Кривцов высунул в окно рыжую голову – окунулся в дрожащий океан света. Прилив утра, небо, сосны, мраморный сатир на боскете – все напряглось в одном гармоническом вопле.
Ветер колыхнул акации под окном, и они все вздохнули шумно, свежо.
– Амо.
– Угадал! – визгнул Кривцов и так перегнулся в окно, что рыжая его голова вспыхнула золотым снопом.
– Угадал остальные буквы – Amore! Любовь!
И как был неумытый, в измятом кафтане, кинулся к двери. Ладонь облило солнцем, точно припечатало к дубовой притолке. Кровь затекла к концам пальцев бурыми нитками.
– Боже мой, – я убийца, трус, брата бросил. – Боже! Бакалавр отступил, зашатался и грохнул наземь.
Весь день Калиостро работал в кабинете один. Жако и Жульен с утра бегали по лестницам с ларцами и шкатулками. Они занесли к графу вниз его дорожный черный плащ: разве можно знать в этой варварской Империи, прикажут ли убраться немедленно, или надобно будет гнать карету к одному из московитских вельмож. У канцлерских конюшен Жако и Жульен едва не подрались из-за ключей со старым дворецким. В доме поднялась возня, какая бывает перед отъездом…

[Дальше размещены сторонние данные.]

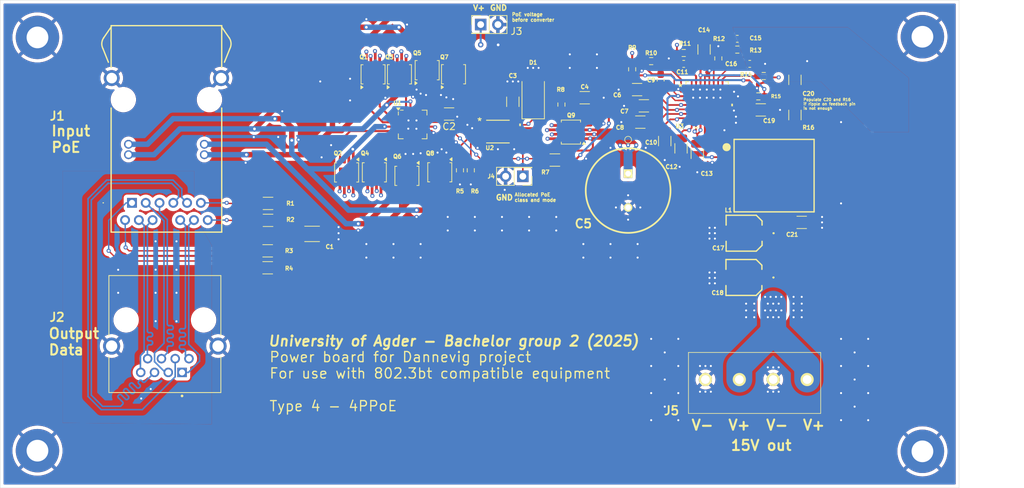
<source format=kicad_pcb>
(kicad_pcb
	(version 20240108)
	(generator "pcbnew")
	(generator_version "8.0")
	(general
		(thickness 1.6)
		(legacy_teardrops no)
	)
	(paper "A4")
	(layers
		(0 "F.Cu" signal)
		(1 "In1.Cu" power "Power plane")
		(2 "In2.Cu" power "Ground plane")
		(31 "B.Cu" signal)
		(32 "B.Adhes" user "B.Adhesive")
		(33 "F.Adhes" user "F.Adhesive")
		(34 "B.Paste" user)
		(35 "F.Paste" user)
		(36 "B.SilkS" user "B.Silkscreen")
		(37 "F.SilkS" user "F.Silkscreen")
		(38 "B.Mask" user)
		(39 "F.Mask" user)
		(40 "Dwgs.User" user "User.Drawings")
		(41 "Cmts.User" user "User.Comments")
		(42 "Eco1.User" user "User.Eco1")
		(43 "Eco2.User" user "User.Eco2")
		(44 "Edge.Cuts" user)
		(45 "Margin" user)
		(46 "B.CrtYd" user "B.Courtyard")
		(47 "F.CrtYd" user "F.Courtyard")
		(48 "B.Fab" user)
		(49 "F.Fab" user)
		(50 "User.1" user)
		(51 "User.2" user)
		(52 "User.3" user)
		(53 "User.4" user)
		(54 "User.5" user)
		(55 "User.6" user)
		(56 "User.7" user)
		(57 "User.8" user)
		(58 "User.9" user)
	)
	(setup
		(stackup
			(layer "F.SilkS"
				(type "Top Silk Screen")
			)
			(layer "F.Paste"
				(type "Top Solder Paste")
			)
			(layer "F.Mask"
				(type "Top Solder Mask")
				(thickness 0.01)
			)
			(layer "F.Cu"
				(type "copper")
				(thickness 0.035)
			)
			(layer "dielectric 1"
				(type "prepreg")
				(thickness 0.1)
				(material "FR4")
				(epsilon_r 4.5)
				(loss_tangent 0.02)
			)
			(layer "In1.Cu"
				(type "copper")
				(thickness 0.035)
			)
			(layer "dielectric 2"
				(type "core")
				(thickness 1.24)
				(material "FR4")
				(epsilon_r 4.5)
				(loss_tangent 0.02)
			)
			(layer "In2.Cu"
				(type "copper")
				(thickness 0.035)
			)
			(layer "dielectric 3"
				(type "prepreg")
				(thickness 0.1)
				(material "FR4")
				(epsilon_r 4.5)
				(loss_tangent 0.02)
			)
			(layer "B.Cu"
				(type "copper")
				(thickness 0.035)
			)
			(layer "B.Mask"
				(type "Bottom Solder Mask")
				(thickness 0.01)
			)
			(layer "B.Paste"
				(type "Bottom Solder Paste")
			)
			(layer "B.SilkS"
				(type "Bottom Silk Screen")
			)
			(copper_finish "ENIG")
			(dielectric_constraints no)
		)
		(pad_to_mask_clearance 0)
		(allow_soldermask_bridges_in_footprints no)
		(pcbplotparams
			(layerselection 0x00010fc_ffffffff)
			(plot_on_all_layers_selection 0x0000000_00000000)
			(disableapertmacros no)
			(usegerberextensions yes)
			(usegerberattributes no)
			(usegerberadvancedattributes no)
			(creategerberjobfile no)
			(dashed_line_dash_ratio 12.000000)
			(dashed_line_gap_ratio 3.000000)
			(svgprecision 4)
			(plotframeref no)
			(viasonmask yes)
			(mode 1)
			(useauxorigin no)
			(hpglpennumber 1)
			(hpglpenspeed 20)
			(hpglpendiameter 15.000000)
			(pdf_front_fp_property_popups yes)
			(pdf_back_fp_property_popups yes)
			(dxfpolygonmode yes)
			(dxfimperialunits yes)
			(dxfusepcbnewfont yes)
			(psnegative no)
			(psa4output no)
			(plotreference yes)
			(plotvalue no)
			(plotfptext yes)
			(plotinvisibletext no)
			(sketchpadsonfab no)
			(subtractmaskfromsilk yes)
			(outputformat 1)
			(mirror no)
			(drillshape 0)
			(scaleselection 1)
			(outputdirectory "Gerber/")
		)
	)
	(net 0 "")
	(net 1 "Net-(C1-Pad2)")
	(net 2 "PoE_X4")
	(net 3 "PoE_X3")
	(net 4 "PoE_X2")
	(net 5 "PoE_X1")
	(net 6 "PoE_Positive")
	(net 7 "Net-(U3-BST)")
	(net 8 "V_in")
	(net 9 "Net-(U3-VDD)")
	(net 10 "Net-(U3-PVDD)")
	(net 11 "Net-(U3-FB)")
	(net 12 "Net-(U3-SS)")
	(net 13 "Net-(Q1-G)")
	(net 14 "Net-(Q2-G)")
	(net 15 "Net-(Q3-G)")
	(net 16 "Net-(Q4-G)")
	(net 17 "Net-(Q5-G)")
	(net 18 "Net-(Q6-G)")
	(net 19 "Net-(Q7-G)")
	(net 20 "Net-(Q8-G)")
	(net 21 "Net-(Q9-G)")
	(net 22 "Net-(U2-RCLASS++)")
	(net 23 "Net-(U2-RCLASS)")
	(net 24 "Net-(U3-SVIN)")
	(net 25 "Net-(U3-ILIM)")
	(net 26 "Net-(U3-EN)")
	(net 27 "IN_PWRGD")
	(net 28 "unconnected-(U3-PG-Pad32)")
	(net 29 "Net-(J1-TRCT4)")
	(net 30 "Net-(J1-TRCT2)")
	(net 31 "Net-(J1-TRCT1)")
	(net 32 "Net-(J1-TRCT3)")
	(net 33 "/Input/D1-")
	(net 34 "/Input/D2-")
	(net 35 "/Input/D1+")
	(net 36 "/Input/D4-")
	(net 37 "/Input/D4+")
	(net 38 "/Input/D2+")
	(net 39 "/Input/D3-")
	(net 40 "/Input/D3+")
	(net 41 "GND")
	(net 42 "Net-(J4-Pin_1)")
	(net 43 "Net-(U3-FREQ)")
	(net 44 "Net-(C4-Pad1)")
	(net 45 "Net-(C9-Pad2)")
	(net 46 "Net-(C17-+)")
	(net 47 "Net-(C20-Pad1)")
	(footprint "Package_TO_SOT_SMD:LFPAK33" (layer "F.Cu") (at 67.174302 37.215 -90))
	(footprint "Resistor_SMD:R_1206_3216Metric_Pad1.30x1.75mm_HandSolder" (layer "F.Cu") (at 93.8 35.6 180))
	(footprint "Capacitor_SMD:C_1206_3216Metric" (layer "F.Cu") (at 114.8 34.675 90))
	(footprint "Capacitor_SMD:C_1206_3216Metric_Pad1.33x1.80mm_HandSolder" (layer "F.Cu") (at 129.2 23.7625 90))
	(footprint "Resistor_SMD:R_0603_1608Metric_Pad0.98x0.95mm_HandSolder" (layer "F.Cu") (at 124.6 23.2 180))
	(footprint "Connector_PinHeader_2.54mm:PinHeader_2x01_P2.54mm_Vertical" (layer "F.Cu") (at 89.075 38 180))
	(footprint "Resistor_SMD:R_1206_3216Metric_Pad1.30x1.75mm_HandSolder" (layer "F.Cu") (at 51.449303 51.5 180))
	(footprint "Package_TO_SOT_SMD:LFPAK33" (layer "F.Cu") (at 96.365698 31.475 180))
	(footprint "Capacitor_SMD:C_1206_3216Metric_Pad1.33x1.80mm_HandSolder" (layer "F.Cu") (at 124.1625 28.2))
	(footprint "local symbols:WE-XHMI_1090" (layer "F.Cu") (at 126.125 37.9))
	(footprint "local symbols:22505041" (layer "F.Cu") (at 31.435303 41.92 180))
	(footprint "MountingHole:MountingHole_3.2mm_M3_Pad" (layer "F.Cu") (at 17.5 17.5))
	(footprint "Resistor_SMD:R_1206_3216Metric_Pad1.30x1.75mm_HandSolder" (layer "F.Cu") (at 51.499303 44.5 180))
	(footprint "Package_DFN_QFN:QFN-16-1EP_4x4mm_P0.65mm_EP2.15x2.15mm" (layer "F.Cu") (at 72.824302 30.34596))
	(footprint "Capacitor_SMD:C_1206_3216Metric_Pad1.33x1.80mm_HandSolder" (layer "F.Cu") (at 130.2 44.8))
	(footprint "Resistor_SMD:R_0603_1608Metric_Pad0.98x0.95mm_HandSolder" (layer "F.Cu") (at 123.8 26.2 180))
	(footprint "Capacitor_SMD:C_1206_3216Metric" (layer "F.Cu") (at 110 32.8 90))
	(footprint "local symbols:1935187" (layer "F.Cu") (at 116 68))
	(footprint "Package_TO_SOT_SMD:LFPAK33" (layer "F.Cu") (at 63.090807 37.227997 -90))
	(footprint "Package_TO_SOT_SMD:LFPAK33" (layer "F.Cu") (at 71.974302 37.735 -90))
	(footprint "Resistor_SMD:R_0603_1608Metric_Pad0.98x0.95mm_HandSolder" (layer "F.Cu") (at 79.8 37.1125 -90))
	(footprint "Resistor_SMD:R_0603_1608Metric_Pad0.98x0.95mm_HandSolder" (layer "F.Cu") (at 94.7625 27.4125 90))
	(footprint "Package_TO_SOT_SMD:LFPAK33" (layer "F.Cu") (at 66.991799 23.150094 90))
	(footprint "Package_TO_SOT_SMD:LFPAK33"
		(layer "F.Cu")
		(uuid "799df0a8-7535-4259-9ec3-4e949500084b")
		(at 70.873302 23.145 90)
		(descr "LFPAK33 SOT-1210 https://assets.nexperia.com/documents/outline-drawing/SOT1210.pdf")
		(tags "LFPAK33 SOT-1210")
		(property "Reference" "Q3"
			(at 2.745 -1.473302 180)
			(layer "F.SilkS")
			(uuid "638d7f34-f987-4d0c-8241-89cf438b2c5a")
			(effects
				(font
					(size 0.6 0.6)
					(thickness 0.15)
				)
			)
		)
		(property "Value" "PSMN040-100MSE"
			(at 0 2.64 90)
			(layer "F.Fab")
			(hide yes)
			(uuid "025ee76c-02dd-4041-9605-c0d69d629267")
			(effects
				(font
					(size 1 1)
					(thickness 0.15)
				)
			)
		)
		(property "Footprint" "Package_TO_SOT_SMD:LFPAK33"
			(at 0 0 90)
			(unlocked yes)
			(layer "F.Fab")
			(hide yes)
			(uuid "09bf445a-a327-48b7-8d47-7212a7422d0a")
			(effects
				(font
					(size 1.27 1.27)
					(thickness 0.15)
				)
			)
		)
		(property "Datasheet" "https://ngspice.sourceforge.io/docs/ngspice-html-manual/manual.xhtml#cha_MOSFETs"
			(at 0 0 90)
			(unlocked yes)
			(layer "F.Fab")
			(hide yes)
			(uuid "a28120eb-5d99-4251-957e-f9dfc784e52e")
			(effects
				(font
					(size 1.27 1.27)
					(thickness 0.15)
				)
			)
		)
		(property "Description" "N-MOSFET transistor, drain/source/gate"
			(at 0 0 90)
			(unlocked yes)
			(layer "F.Fab")
			(hide yes)
			(uuid "e307679f-6778-4163-863a-4969abc2cddb")
			(effects
				(font
					(size 1.27 1.27)
					(thickness 0.15)
				)
			)
		)
		(property "Sim.Device" "NMOS"
			(at 0 0 90)
			(unlocked yes)
			(layer "F.Fab")
			(hide yes)
			(uuid "d77be70c-068c-487a-8761-eb8de93b8ea7")
			(effects
				(font
					(size 1 1)
					(thickness 0.15)
				)
			)
		)
		(property "Sim.Type" "VDMOS"
			(at 0 0 90)
			(unlocked yes)
			(layer "F.Fab")
			(hide yes)
			(uuid "c0414171-178f-4a3e-be68-794c4e09dac0")
			(effects
				(font
					(size 1 1)
					(thickness 0.15)
				)
			)
		)
		(property "Sim.Pins" "1=D 2=G 3=S"
			(at 0 0 90)
			(unlocked yes)
			(layer "F.Fab")
			(hide yes)
			(uuid "702a8685-2d0b-4456-b8f9-99ccd3623ab8")
			(effects
				(font
					(size 1 1)
					(thickness 0.15)
				)
			)
		)
		(property "DATA-RATE" ""
			(at 0 0 90)
			(unlocked yes)
			(layer "F.Fab")
			(hide yes)
			(uuid "cd2842ae-d137-4055-96c3-67c9b519be8c")
			(effects
				(font
					(size 1 1)
					(thickness 0.15)
				)
			)
		)
		(property "DATASHEET-URL" ""
			(at 0 0 90)
			(unlocked yes)
			(layer "F.Fab")
			(hide yes)
			(uuid "8807afbb-bbaf-498b-9c33-175938ab5fa0")
			(effects
				(font
					(size 1 1)
					(thickness 0.15)
				)
			)
		)
		(property "HPLE" ""
			(at 0 0 90)
			(unlocked yes)
			(layer "F.Fab")
			(hide yes)
			(uuid "20fc5c06-b29a-404b-9588-28b682c01dc7")
			(effects
				(font
					(size 1 1)
					(thickness 0.15)
				)
			)
		)
		(property "L" ""
			(at 0 0 90)
			(unlocked yes)
			(layer "F.Fab")
			(hide yes)
			(uuid "50423a96-42f7-4516-900e-2d0cd3fad0dd")
			(effects
				(font
					(size 1 1)
					(thickness 0.15)
				)
			)
		)
		(property "MOUNT" ""
			(at 0 0 90)
			(unlocked yes)
			(layer "F.Fab")
			(hide yes)
			(uuid "d2c302be-3ee6-48a6-8a8c-f0df6915b3d9")
			(effects
				(font
					(size 1 1)
					(thickness 0.15)
				)
			)
		)
		(property "PART-NUMBER" ""
			(at 0 0 90)
			(unlocked yes)
			(layer "F.Fab")
			(hide yes)
			(uuid "4348b68a-10d1-45e8-b410-22f932a0277c")
			(effects
				(font
					(size 1 1)
					(thickness 0.15)
				)
			)
		)
		(property "POE" ""
			(at 0 0 90)
			(unlocked yes)
			(layer "F.Fab")
			(hide yes)
			(uuid "cfdaf276-811b-4e5d-9ac7-94464d003bba")
			(effects
				(font
					(size 1 1)
					(thickness 0.15)
				)
			)
		)
		(property "PORTS" ""
			(at 0 0 90)
			(unlocked yes)
			(layer "F.Fab")
			(hide yes)
			(uuid "09a97c83-f114-4ff5-a90d-d838a751e59d")
			(effects
				(font
					(size 1 1)
					(thickness 0.15)
				)
			)
		)
		(property "VALUE" ""
			(at 0 0 90)
			(unlocked yes)
			(layer "F.Fab")
			(hide yes)
			(uuid "3f2fd84f-0ad8-40d8-b82c-65dabddb8f2d")
			(effects
				(font
					(size 1 1)
					(thickness 0.15)
				)
			)
		)
		(property "VT" ""
			(at 0 0 90)
			(unlocked yes)
			(layer "F.Fab")
			(hide yes)
			(uuid "75aef85f-798a-4abb-87cb-c52b0f71d517")
			(effects
				(font
					(size 1 1)
					(thickness 0.15)
				)
			)
		)
		(path "/e06c7fa9-9140-4dde-878c-45c8369bdd91/01b0a714-b349-4145-8ca4-fa43f65c79c8")
		(sheetname "Input")
		(sheetfile "Input.kicad_sch")
		(attr smd)
		(fp_line
			(start 1
... [1257613 chars truncated]
</source>
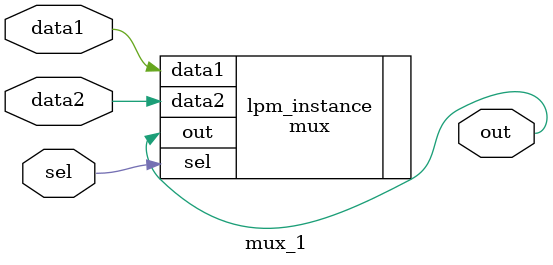
<source format=v>



module mux_1(data1,data2,sel,out);
input data1;
input data2;
input sel;
output out;

mux	lpm_instance(.data1(data1),.data2(data2),.sel(sel),.out(out));

endmodule

</source>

– Когда же, наконец, смесь остынет? – ворчал Калиостро, растерянно роясь в грудах исписанных листков, в путанице алхимических уравнений, чертежей, цифр – в том лабиринте, который привел его к стеклянному жбану, сияющему на столе.
Граф весь день записывал и рвал бумаги, толок в ступках, роговой лопаточкой отсыпал хрустящий порошок на аптекарские весы. Лысый лоб графа был в мелком поту…
А когда очнулся бакалавр, в открытом окне пылил румяно и тускло закат.